- **PROBLEM REQUIREMENTS**
Write out the lines below word for word, starting with the line that contains "common name: California sea-blite" and continuing through the last line of the entries.

- **Stored records**
━━━━

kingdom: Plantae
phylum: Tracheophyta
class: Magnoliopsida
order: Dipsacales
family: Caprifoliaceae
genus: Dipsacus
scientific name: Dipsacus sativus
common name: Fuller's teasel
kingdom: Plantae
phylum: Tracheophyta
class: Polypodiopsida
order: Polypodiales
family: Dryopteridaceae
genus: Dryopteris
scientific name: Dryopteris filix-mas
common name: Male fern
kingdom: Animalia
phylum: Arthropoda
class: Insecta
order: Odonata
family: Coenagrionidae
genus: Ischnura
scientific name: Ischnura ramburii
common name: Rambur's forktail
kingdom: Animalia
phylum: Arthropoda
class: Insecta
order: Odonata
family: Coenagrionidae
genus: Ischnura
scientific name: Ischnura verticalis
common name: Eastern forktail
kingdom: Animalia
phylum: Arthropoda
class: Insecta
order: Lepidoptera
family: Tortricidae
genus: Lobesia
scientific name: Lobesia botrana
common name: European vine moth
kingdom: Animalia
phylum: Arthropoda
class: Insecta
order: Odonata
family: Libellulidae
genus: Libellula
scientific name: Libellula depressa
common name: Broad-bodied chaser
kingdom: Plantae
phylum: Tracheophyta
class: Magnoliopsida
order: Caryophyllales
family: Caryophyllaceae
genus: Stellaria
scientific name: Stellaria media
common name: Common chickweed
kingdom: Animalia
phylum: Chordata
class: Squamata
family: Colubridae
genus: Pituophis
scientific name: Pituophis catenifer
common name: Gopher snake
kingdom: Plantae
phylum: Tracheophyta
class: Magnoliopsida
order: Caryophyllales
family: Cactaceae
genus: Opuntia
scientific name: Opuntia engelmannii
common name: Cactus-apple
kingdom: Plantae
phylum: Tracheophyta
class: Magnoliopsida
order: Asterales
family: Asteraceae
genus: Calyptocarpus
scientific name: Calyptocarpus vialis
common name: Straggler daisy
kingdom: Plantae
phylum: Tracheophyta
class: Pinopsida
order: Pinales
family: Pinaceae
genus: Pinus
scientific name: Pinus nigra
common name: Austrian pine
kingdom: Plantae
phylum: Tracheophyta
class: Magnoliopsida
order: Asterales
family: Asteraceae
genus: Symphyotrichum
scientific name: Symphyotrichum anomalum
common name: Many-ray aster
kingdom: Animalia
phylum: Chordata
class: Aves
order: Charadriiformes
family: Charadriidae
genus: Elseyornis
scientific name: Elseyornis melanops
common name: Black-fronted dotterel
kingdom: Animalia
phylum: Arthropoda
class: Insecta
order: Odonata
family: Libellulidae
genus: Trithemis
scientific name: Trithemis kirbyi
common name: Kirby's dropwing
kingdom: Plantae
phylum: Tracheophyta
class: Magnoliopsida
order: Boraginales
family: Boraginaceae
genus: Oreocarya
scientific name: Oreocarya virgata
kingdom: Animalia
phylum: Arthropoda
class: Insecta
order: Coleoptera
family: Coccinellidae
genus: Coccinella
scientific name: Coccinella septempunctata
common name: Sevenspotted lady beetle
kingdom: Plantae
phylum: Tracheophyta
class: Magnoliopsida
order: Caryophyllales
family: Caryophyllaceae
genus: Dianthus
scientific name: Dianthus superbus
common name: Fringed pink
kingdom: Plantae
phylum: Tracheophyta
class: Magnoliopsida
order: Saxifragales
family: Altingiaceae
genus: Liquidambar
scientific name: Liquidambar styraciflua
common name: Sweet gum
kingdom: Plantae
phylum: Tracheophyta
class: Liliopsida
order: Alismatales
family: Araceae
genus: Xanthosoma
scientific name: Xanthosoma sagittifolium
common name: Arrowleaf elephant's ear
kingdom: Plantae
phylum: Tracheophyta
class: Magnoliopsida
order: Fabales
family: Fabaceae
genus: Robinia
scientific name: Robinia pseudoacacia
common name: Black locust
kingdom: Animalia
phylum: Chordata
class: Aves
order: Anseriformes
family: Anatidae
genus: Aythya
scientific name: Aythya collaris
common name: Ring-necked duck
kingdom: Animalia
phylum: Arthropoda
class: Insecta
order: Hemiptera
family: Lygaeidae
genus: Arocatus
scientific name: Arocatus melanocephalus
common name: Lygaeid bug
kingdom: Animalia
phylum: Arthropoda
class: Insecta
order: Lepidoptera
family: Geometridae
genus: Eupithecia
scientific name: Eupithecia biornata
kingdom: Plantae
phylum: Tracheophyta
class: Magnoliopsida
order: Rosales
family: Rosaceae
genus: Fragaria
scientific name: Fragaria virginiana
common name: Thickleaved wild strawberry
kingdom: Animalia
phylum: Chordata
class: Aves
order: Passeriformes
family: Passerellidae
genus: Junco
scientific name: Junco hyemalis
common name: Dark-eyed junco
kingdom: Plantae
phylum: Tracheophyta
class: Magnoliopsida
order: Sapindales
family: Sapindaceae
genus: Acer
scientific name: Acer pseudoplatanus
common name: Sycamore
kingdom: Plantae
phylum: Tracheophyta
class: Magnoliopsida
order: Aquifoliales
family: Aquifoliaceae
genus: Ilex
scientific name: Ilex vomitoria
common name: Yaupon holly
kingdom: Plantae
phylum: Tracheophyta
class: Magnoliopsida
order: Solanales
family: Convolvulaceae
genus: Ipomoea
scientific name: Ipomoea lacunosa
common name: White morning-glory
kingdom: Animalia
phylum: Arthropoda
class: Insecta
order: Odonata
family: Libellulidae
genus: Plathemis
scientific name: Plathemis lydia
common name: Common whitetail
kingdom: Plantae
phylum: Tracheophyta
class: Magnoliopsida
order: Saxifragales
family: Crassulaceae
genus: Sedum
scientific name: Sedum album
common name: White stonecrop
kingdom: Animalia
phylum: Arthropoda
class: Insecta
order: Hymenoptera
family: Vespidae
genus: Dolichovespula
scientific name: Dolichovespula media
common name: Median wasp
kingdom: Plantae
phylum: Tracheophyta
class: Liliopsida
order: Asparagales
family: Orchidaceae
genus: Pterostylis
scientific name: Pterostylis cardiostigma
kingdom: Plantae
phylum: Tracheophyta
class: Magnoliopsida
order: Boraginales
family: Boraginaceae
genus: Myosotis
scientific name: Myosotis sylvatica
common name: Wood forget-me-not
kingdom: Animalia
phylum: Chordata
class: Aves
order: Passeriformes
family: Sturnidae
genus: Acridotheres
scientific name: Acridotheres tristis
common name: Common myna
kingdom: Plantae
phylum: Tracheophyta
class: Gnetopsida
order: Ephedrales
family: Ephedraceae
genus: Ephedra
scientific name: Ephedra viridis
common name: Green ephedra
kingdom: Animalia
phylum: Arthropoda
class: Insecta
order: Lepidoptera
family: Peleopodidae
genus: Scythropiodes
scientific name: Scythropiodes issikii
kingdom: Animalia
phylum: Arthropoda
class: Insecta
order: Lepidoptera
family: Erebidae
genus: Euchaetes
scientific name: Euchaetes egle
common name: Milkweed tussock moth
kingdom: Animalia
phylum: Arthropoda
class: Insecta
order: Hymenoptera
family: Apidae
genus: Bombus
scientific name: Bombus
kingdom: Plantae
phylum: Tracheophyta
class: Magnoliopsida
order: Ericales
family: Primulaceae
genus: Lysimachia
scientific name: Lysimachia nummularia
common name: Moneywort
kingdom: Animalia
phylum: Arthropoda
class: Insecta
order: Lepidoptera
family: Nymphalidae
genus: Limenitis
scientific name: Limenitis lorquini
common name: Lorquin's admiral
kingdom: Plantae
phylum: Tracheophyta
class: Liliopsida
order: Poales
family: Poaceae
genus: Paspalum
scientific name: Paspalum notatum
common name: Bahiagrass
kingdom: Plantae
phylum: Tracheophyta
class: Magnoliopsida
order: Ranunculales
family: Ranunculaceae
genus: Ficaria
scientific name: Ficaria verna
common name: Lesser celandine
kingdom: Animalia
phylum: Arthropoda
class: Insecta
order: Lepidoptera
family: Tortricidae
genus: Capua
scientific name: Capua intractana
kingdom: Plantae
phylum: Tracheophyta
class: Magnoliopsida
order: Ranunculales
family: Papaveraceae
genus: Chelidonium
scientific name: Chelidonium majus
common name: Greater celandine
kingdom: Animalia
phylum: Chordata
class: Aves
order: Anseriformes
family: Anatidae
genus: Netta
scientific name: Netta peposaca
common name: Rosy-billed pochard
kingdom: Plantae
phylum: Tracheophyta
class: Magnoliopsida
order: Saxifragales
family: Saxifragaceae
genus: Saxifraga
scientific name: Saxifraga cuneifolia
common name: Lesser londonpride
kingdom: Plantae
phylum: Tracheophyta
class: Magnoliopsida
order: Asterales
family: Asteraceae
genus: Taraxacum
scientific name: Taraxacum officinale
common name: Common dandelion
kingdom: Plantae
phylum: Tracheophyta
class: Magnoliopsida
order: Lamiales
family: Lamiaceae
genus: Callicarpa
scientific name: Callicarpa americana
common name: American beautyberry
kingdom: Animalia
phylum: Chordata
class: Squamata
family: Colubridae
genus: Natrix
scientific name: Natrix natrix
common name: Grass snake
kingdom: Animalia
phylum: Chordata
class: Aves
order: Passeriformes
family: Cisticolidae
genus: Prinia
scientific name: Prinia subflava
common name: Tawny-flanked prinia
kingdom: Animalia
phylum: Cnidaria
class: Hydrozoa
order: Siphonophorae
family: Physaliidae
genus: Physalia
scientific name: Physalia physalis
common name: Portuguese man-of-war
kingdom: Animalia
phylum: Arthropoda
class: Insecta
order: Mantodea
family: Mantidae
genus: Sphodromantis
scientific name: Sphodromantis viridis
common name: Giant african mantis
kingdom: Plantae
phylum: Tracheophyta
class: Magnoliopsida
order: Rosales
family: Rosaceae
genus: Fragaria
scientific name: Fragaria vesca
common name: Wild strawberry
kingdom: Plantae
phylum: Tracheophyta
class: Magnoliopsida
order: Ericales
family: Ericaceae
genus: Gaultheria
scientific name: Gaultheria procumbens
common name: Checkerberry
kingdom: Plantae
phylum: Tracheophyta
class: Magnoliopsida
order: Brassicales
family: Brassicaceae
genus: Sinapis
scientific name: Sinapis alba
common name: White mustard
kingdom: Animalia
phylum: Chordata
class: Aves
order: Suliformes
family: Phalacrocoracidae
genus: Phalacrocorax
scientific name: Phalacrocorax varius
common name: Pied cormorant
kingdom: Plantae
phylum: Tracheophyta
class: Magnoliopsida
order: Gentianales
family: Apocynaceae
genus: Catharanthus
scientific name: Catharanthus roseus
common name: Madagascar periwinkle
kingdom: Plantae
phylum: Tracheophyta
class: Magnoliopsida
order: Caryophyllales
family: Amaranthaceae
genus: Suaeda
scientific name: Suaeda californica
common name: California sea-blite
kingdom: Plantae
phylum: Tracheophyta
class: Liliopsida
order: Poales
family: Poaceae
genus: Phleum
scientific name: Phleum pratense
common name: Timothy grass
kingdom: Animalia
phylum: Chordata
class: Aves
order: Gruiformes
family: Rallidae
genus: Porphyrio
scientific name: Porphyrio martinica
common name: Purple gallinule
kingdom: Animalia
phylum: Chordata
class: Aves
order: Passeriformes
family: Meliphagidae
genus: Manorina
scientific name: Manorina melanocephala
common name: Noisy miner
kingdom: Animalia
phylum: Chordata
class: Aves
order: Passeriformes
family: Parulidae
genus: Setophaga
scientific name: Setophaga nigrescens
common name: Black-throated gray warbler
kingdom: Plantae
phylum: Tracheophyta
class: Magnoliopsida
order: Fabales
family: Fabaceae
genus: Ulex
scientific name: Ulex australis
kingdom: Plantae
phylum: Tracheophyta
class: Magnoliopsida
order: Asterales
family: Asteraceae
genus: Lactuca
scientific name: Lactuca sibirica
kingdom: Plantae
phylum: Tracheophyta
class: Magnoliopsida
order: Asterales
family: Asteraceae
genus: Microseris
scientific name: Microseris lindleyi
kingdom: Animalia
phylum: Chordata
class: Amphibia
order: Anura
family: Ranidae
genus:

━━━━

- **ANSWER TO THIS EXERCISE**
common name: California sea-blite
kingdom: Plantae
phylum: Tracheophyta
class: Liliopsida
order: Poales
family: Poaceae
genus: Phleum
scientific name: Phleum pratense
common name: Timothy grass
kingdom: Animalia
phylum: Chordata
class: Aves
order: Gruiformes
family: Rallidae
genus: Porphyrio
scientific name: Porphyrio martinica
common name: Purple gallinule
kingdom: Animalia
phylum: Chordata
class: Aves
order: Passeriformes
family: Meliphagidae
genus: Manorina
scientific name: Manorina melanocephala
common name: Noisy miner
kingdom: Animalia
phylum: Chordata
class: Aves
order: Passeriformes
family: Parulidae
genus: Setophaga
scientific name: Setophaga nigrescens
common name: Black-throated gray warbler
kingdom: Plantae
phylum: Tracheophyta
class: Magnoliopsida
order: Fabales
family: Fabaceae
genus: Ulex
scientific name: Ulex australis
kingdom: Plantae
phylum: Tracheophyta
class: Magnoliopsida
order: Asterales
family: Asteraceae
genus: Lactuca
scientific name: Lactuca sibirica
kingdom: Plantae
phylum: Tracheophyta
class: Magnoliopsida
order: Asterales
family: Asteraceae
genus: Microseris
scientific name: Microseris lindleyi
kingdom: Animalia
phylum: Chordata
class: Amphibia
order: Anura
family: Ranidae
genus:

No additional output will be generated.